* Page images and extracted text:
==============================

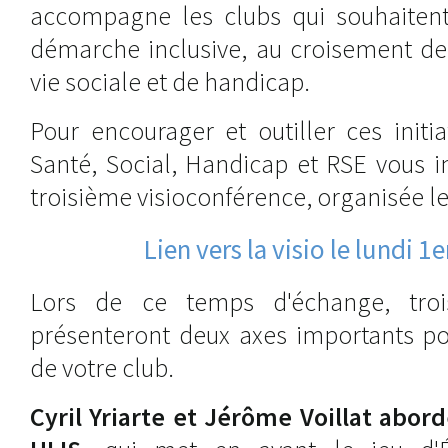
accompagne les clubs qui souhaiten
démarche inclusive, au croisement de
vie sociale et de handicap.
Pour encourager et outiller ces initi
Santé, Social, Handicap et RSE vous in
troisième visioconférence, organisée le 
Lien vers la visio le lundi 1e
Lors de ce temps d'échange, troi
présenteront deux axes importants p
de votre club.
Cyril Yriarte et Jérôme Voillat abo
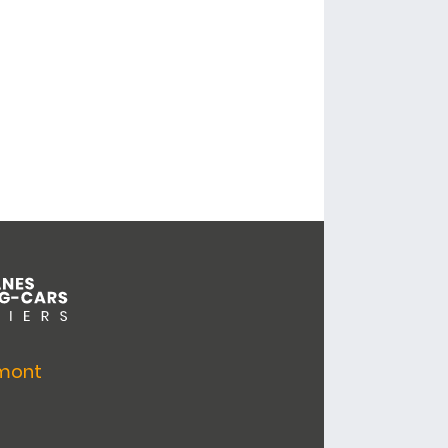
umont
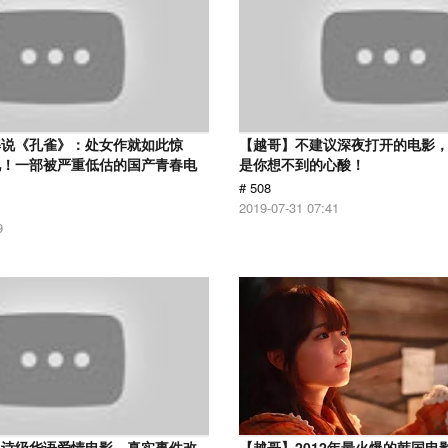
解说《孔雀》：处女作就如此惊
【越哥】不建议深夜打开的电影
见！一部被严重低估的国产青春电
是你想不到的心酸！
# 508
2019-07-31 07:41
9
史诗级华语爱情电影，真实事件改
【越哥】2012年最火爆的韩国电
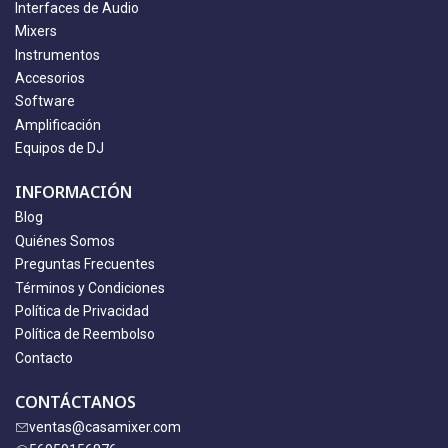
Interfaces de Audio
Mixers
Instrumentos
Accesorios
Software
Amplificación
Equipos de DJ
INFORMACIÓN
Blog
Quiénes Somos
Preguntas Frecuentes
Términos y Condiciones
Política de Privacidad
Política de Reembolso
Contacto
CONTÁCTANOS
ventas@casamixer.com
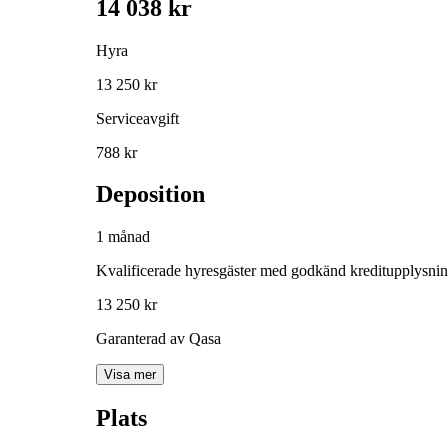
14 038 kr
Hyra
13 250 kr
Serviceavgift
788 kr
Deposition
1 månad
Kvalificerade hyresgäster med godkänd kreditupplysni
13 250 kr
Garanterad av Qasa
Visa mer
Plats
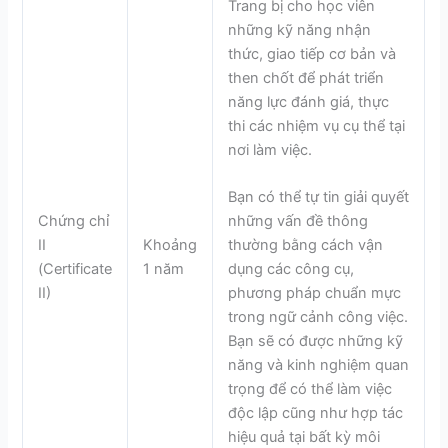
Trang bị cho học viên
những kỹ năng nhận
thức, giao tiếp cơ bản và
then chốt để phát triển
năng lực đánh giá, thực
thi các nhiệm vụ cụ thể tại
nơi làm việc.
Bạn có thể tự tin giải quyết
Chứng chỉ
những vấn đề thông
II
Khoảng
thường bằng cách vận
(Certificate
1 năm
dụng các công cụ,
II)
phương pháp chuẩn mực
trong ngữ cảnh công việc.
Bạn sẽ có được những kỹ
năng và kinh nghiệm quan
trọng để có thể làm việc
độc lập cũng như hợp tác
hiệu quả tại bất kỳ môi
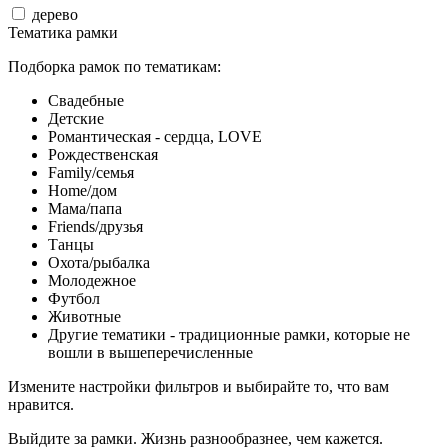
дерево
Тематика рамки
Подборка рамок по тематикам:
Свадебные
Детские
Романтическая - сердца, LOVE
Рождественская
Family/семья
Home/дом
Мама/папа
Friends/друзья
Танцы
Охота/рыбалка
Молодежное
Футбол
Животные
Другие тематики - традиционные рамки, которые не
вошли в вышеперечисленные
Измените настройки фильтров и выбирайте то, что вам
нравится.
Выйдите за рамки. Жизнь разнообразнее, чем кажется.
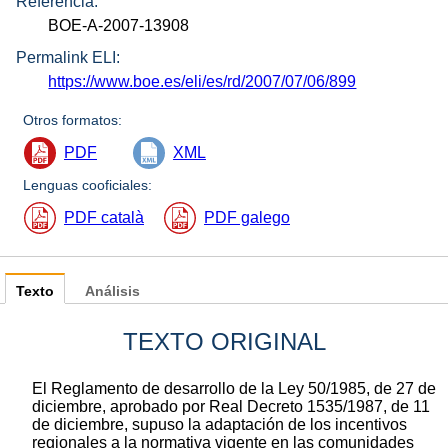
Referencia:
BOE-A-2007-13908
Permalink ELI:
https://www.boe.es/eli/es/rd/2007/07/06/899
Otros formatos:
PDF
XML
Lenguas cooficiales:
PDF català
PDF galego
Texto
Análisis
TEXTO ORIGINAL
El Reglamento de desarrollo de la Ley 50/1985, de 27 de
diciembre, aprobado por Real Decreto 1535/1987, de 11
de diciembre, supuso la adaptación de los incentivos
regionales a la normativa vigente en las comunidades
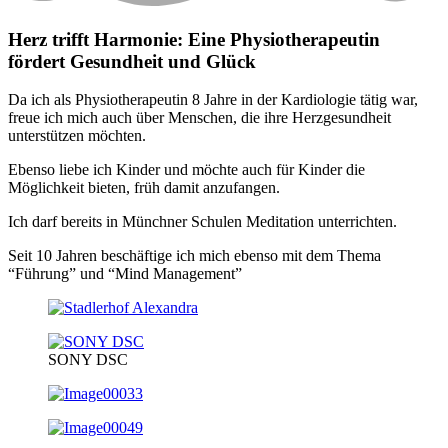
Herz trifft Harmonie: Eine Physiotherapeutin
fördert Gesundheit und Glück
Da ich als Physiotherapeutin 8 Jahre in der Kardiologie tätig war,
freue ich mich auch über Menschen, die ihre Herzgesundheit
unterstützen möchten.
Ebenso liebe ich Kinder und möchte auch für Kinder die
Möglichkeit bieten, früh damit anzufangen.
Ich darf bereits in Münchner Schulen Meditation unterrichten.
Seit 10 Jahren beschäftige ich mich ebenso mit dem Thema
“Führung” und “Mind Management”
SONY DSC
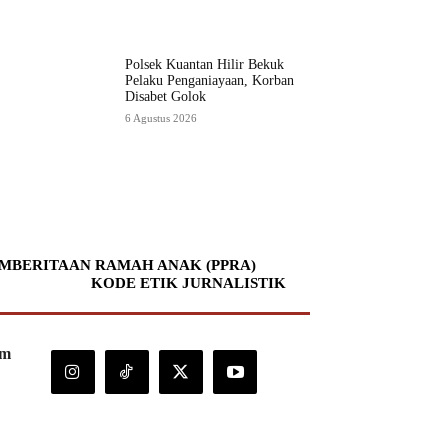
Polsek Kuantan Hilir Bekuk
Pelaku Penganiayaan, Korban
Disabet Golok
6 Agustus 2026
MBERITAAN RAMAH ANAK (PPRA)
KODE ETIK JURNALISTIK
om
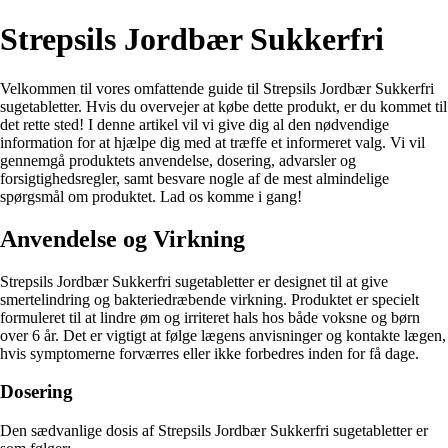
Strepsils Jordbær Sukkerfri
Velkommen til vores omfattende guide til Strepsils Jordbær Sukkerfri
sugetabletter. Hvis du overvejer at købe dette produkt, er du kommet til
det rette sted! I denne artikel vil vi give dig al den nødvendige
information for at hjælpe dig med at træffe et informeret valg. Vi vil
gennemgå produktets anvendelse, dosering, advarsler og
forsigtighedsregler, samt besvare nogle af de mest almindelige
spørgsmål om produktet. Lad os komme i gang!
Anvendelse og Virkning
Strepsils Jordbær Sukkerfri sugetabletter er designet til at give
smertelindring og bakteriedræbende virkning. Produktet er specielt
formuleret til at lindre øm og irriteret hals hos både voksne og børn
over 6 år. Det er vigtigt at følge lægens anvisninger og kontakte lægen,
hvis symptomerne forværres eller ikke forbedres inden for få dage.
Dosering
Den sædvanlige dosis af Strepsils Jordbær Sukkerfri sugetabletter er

==============================

* Exercise brief:
Every line above that holds the word "năng" should be copied out.

* Solution below:
những kỹ năng nhận
năng lực đánh giá, thực
năng và kinh nghiệm quan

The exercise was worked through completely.